A bootstrapping scheme without padding. Scheme [20] implements a high-precision homomorphic encryption scheme. Their bootstrapping method allows the most significant bit of the ciphertext to be non-zero, thereby increasing the plaintext message space and enabling the encryption of larger plaintexts. The basic function of this scheme is based on [20], so it is easy to expand the unfilled multi-key bootstrapping method in our scheme. The disadvantage is that their no-fill scheme requires more bootstrapping operations, while the bootstrapping operation in the homomorphic encryption scheme is quite expensive, thus greatly increasing the time and computational complexity. One improvement direction is to increase the number of bits in the plaintext space while simultaneously reducing computational complexity.

Faster evaluation LUT. This scheme applies LUT in the bootstrapping module. Two methods of packaging and calculating the LUT in the TFHE bootstrapping scheme are implemented in paper [15]. The ciphertext construction in this paper is in line with the TFHE scheme. Therefore, their LUT packing technique can be referred to in order to achieve a faster bootstrapping calculation of our scheme.

A faster MKHE scheme. The multi-key ciphertext homomorphic computation and bootstrapping method of this scheme are based on [14,22]. The hybrid product of [14] and the relinearization algorithm of [22] were optimized in [25,26], respectively, to improve the computational speed. It is easy to see that our scheme can also use their optimization schemes to improve the computation speed of the ciphertext multiplication and bootstrapping part of the homomorphic encryption.

7. Conclusions

The homomorphic encryption scheme can calculate the ciphertext. So, it can effectively reduce the risk of data leakage of the data holder in the cloud computing environment. However, most of the current homomorphic encryption schemes are designed for a single key. In practical scenarios, many outsourced computing requires homomorphic operations of data provided by different owners. Therefore, it is not limited to encrypting messages with a single key. In the existing MKHE schemes which support PBS, there are problems that a ciphertext can only encrypt binary message and only one function can be output at a time with PBS. In this paper, we specifically describe the MKHE scheme that supports multi-output PBS, so that multi-key ciphertexts can store high-precision plaintext messages. The tensor product and its relinearization are added to the computation of the multi-key ciphertexts. We separate the homomorphic operation from bootstrapping and implement a fast bootstrapping function similar to TFHE. At the same time, multiple functions can be homomorphically evaluated in a bootstrapping calculation, which enables faster homomorphic computation when there are multiple computing requirements. Our scheme also supports the packing technique of ciphertexts. Finally, we present the performance analysis. The results show that the scheme has better application scenarios.
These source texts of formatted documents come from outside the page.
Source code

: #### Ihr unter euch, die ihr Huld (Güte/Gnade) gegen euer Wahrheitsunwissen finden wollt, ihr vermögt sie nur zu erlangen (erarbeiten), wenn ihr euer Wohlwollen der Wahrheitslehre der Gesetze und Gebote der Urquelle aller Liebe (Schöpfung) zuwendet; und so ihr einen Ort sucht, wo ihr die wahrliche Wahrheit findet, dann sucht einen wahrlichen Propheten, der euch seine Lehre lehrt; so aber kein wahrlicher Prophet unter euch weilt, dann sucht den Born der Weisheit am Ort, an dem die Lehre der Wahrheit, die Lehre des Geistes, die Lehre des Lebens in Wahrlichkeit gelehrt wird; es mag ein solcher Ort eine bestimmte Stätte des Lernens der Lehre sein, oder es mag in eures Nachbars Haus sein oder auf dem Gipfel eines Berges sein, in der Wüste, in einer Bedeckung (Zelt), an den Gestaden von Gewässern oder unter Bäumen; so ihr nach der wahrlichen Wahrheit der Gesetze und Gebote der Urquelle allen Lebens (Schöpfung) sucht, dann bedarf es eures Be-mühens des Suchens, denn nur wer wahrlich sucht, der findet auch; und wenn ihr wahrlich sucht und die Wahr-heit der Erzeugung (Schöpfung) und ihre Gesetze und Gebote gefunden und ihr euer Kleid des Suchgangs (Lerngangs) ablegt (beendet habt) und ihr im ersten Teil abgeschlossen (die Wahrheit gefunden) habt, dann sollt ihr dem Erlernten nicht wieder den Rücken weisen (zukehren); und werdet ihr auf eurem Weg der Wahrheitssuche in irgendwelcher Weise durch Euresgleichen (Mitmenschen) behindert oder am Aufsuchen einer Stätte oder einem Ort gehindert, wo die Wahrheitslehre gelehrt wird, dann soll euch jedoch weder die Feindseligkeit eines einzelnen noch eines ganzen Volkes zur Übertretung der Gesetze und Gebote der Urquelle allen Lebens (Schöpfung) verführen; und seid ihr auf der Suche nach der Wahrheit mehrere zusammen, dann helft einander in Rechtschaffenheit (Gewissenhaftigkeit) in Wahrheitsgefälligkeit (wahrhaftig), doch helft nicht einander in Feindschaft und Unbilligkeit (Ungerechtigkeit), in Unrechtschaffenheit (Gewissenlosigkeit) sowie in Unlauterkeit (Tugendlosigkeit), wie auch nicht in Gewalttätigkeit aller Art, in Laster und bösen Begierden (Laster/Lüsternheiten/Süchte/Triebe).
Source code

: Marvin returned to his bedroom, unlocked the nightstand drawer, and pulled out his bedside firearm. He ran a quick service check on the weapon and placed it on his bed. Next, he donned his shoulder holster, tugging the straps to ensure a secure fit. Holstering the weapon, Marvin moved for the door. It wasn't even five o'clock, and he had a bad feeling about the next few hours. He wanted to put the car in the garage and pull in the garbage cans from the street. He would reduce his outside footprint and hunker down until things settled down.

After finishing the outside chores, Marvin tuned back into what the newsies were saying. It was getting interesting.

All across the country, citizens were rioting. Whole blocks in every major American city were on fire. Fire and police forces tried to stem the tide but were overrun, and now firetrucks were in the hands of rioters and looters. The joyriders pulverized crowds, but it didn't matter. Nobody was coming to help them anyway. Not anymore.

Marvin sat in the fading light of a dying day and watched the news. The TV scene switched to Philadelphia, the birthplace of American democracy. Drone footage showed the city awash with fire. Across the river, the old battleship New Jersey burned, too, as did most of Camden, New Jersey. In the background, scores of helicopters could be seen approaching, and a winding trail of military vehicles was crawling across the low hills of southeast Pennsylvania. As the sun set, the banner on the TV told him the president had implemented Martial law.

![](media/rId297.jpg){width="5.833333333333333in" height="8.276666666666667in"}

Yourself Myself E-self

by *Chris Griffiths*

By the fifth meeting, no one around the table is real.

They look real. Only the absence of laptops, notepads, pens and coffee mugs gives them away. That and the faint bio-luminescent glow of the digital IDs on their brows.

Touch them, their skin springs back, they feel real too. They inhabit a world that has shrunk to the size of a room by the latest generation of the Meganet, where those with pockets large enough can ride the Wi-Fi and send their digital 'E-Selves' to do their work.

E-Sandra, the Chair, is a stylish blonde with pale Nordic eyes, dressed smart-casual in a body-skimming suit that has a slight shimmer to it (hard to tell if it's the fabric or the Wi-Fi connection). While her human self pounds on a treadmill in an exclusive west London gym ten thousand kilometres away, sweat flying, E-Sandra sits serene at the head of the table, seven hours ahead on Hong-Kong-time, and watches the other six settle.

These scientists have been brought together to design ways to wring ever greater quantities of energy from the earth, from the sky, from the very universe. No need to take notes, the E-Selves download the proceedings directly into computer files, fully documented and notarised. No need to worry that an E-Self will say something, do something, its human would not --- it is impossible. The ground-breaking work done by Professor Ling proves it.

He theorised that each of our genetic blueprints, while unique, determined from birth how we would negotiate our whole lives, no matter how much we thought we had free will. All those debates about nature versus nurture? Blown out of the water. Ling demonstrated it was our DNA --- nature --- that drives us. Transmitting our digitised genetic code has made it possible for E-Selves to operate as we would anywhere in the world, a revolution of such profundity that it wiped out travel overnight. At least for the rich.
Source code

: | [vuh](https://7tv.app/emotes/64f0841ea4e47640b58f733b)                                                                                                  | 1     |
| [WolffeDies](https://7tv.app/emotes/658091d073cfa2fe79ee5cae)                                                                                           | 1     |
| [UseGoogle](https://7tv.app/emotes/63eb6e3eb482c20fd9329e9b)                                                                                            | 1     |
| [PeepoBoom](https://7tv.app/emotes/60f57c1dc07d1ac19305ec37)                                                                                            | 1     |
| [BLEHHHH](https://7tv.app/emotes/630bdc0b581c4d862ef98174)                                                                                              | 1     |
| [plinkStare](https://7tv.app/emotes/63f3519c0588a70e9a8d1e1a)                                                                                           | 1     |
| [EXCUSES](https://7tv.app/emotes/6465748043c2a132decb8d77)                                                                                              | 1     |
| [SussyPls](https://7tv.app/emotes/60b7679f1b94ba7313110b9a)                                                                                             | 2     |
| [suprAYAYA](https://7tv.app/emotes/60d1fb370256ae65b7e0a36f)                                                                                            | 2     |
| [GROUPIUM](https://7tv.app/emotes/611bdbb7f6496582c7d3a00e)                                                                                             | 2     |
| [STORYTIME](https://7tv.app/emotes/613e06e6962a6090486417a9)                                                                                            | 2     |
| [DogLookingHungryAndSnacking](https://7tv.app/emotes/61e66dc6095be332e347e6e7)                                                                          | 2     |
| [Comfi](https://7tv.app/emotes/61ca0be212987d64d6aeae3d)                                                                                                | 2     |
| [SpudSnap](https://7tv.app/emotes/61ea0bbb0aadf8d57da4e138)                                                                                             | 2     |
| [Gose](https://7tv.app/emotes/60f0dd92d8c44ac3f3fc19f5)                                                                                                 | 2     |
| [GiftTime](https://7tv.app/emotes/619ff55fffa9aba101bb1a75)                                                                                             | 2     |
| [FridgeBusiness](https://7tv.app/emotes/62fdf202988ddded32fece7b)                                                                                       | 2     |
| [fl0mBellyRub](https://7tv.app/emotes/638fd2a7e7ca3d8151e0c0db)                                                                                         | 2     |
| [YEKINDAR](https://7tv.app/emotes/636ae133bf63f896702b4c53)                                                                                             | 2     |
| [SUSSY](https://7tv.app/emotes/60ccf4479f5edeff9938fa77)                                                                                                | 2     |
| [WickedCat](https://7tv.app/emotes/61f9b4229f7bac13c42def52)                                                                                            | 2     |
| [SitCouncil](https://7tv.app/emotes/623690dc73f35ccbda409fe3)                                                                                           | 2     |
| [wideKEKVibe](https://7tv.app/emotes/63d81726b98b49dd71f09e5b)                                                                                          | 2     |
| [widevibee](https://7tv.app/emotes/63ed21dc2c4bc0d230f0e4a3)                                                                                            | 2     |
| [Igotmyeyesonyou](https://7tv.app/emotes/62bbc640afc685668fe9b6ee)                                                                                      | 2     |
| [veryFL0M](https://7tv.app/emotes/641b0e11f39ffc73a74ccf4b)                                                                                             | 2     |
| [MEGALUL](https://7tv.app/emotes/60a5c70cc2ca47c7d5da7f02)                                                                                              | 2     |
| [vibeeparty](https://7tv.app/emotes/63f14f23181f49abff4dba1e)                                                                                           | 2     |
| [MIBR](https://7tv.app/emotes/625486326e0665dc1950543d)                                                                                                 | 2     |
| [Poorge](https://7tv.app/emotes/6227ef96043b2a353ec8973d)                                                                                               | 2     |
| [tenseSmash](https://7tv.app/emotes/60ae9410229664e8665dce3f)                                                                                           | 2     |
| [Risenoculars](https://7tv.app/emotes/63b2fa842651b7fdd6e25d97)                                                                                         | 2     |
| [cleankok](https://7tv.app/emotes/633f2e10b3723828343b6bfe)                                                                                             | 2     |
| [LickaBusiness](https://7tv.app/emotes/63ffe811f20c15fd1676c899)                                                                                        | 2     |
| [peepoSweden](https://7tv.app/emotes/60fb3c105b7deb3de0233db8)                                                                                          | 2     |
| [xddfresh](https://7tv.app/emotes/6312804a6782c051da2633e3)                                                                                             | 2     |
In the discussion section, we discuss some improvement directions of this scheme. In addition, we can also consider how to homomorphically evaluate multiple functions at the bootstrapping time without reducing the plaintext space. Based on the concepts presented in this paper, we propose a CRS-free multi-key homomorphic encryption scheme. This scheme can be effectively applied in multi-party computation (MPC) or neural networks for enhanced privacy and security.